** Data extracts follows **
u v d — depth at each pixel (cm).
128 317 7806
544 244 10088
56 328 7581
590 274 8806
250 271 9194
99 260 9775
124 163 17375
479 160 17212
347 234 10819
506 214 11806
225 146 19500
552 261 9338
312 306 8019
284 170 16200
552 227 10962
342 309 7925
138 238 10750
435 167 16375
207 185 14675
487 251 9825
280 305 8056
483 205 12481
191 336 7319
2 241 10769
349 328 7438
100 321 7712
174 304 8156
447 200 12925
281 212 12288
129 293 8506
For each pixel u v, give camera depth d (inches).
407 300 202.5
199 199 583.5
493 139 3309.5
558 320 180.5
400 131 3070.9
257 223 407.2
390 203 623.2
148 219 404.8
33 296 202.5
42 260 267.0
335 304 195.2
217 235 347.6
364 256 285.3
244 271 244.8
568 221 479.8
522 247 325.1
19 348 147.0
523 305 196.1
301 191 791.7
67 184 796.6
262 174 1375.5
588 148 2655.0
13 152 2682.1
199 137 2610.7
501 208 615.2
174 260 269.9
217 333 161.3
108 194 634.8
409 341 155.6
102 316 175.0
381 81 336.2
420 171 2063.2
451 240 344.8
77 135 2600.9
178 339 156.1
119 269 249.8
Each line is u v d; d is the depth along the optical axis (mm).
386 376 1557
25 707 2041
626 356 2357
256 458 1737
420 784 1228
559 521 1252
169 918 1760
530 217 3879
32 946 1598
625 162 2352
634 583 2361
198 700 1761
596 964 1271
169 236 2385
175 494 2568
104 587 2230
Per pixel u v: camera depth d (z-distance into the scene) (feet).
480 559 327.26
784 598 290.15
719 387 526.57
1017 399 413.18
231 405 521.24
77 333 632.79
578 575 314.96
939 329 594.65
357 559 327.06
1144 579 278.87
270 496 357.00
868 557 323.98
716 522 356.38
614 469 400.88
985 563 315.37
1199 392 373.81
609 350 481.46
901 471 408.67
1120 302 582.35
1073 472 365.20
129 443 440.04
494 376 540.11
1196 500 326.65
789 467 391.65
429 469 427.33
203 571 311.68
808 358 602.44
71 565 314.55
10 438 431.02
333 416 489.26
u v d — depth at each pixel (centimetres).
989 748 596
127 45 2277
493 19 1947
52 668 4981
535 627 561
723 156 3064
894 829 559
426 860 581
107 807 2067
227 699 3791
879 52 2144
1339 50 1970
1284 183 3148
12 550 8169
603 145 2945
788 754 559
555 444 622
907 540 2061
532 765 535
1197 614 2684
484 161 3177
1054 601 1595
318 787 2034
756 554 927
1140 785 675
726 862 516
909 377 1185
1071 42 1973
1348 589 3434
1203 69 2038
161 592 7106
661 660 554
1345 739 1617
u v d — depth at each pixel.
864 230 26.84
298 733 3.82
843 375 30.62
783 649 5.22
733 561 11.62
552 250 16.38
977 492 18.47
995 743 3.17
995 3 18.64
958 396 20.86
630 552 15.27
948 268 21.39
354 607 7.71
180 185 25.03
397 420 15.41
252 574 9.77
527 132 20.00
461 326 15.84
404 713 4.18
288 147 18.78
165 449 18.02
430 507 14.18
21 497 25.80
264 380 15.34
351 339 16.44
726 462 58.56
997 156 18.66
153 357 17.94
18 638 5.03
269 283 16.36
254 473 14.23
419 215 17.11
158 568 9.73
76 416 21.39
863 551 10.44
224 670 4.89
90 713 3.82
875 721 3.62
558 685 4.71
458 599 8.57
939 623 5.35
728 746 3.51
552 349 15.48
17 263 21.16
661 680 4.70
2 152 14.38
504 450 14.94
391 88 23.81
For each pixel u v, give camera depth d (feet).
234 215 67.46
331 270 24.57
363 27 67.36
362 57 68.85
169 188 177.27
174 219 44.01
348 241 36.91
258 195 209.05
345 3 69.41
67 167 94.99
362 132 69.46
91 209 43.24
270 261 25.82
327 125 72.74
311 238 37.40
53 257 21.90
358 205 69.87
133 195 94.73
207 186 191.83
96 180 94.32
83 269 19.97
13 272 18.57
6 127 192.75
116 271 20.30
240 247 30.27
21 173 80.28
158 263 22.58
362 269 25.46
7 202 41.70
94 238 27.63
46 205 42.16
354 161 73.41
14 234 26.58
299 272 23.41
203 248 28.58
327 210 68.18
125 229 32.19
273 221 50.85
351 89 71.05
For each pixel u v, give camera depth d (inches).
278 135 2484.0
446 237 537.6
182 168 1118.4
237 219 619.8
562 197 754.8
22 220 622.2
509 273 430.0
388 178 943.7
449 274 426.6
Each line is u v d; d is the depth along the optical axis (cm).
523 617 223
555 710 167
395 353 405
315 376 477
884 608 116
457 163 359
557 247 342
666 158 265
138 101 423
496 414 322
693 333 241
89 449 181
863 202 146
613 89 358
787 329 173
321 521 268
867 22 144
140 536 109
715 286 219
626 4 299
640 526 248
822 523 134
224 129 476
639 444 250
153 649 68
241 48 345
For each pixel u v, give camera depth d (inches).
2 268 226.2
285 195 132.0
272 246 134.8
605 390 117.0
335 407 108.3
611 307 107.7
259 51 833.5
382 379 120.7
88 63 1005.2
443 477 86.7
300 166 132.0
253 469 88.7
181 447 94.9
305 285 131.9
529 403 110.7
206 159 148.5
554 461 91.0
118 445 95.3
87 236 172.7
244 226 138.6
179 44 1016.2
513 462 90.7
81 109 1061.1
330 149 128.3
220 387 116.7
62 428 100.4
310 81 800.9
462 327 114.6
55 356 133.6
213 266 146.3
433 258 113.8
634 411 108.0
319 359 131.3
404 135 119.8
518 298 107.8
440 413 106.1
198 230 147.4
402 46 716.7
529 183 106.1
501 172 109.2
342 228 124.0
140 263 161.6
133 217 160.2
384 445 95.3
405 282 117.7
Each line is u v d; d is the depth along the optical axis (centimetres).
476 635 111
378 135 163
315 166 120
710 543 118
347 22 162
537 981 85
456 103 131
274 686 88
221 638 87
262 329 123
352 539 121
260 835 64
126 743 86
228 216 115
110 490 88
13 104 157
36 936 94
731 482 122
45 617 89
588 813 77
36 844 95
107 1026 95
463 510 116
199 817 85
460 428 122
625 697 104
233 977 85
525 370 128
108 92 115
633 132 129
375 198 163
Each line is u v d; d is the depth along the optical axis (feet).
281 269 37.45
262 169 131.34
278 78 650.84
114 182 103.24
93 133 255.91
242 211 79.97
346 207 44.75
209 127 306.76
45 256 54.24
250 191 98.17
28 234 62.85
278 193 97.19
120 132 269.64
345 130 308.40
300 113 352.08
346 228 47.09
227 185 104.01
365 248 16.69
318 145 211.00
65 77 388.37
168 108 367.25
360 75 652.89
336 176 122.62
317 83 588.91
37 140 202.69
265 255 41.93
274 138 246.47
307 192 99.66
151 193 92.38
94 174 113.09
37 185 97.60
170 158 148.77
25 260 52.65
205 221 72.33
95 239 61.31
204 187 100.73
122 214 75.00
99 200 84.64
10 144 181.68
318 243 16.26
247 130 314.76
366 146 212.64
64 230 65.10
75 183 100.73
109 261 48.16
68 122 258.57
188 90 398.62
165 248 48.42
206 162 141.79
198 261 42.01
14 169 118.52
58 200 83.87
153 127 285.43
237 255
** End of Data extracts **
> **About this exercise**
Go through the data above and return each line containing the string "centimetres".

> **Output of the task**
u v d — depth at each pixel (centimetres).
Each line is u v d; d is the depth along the optical axis (centimetres).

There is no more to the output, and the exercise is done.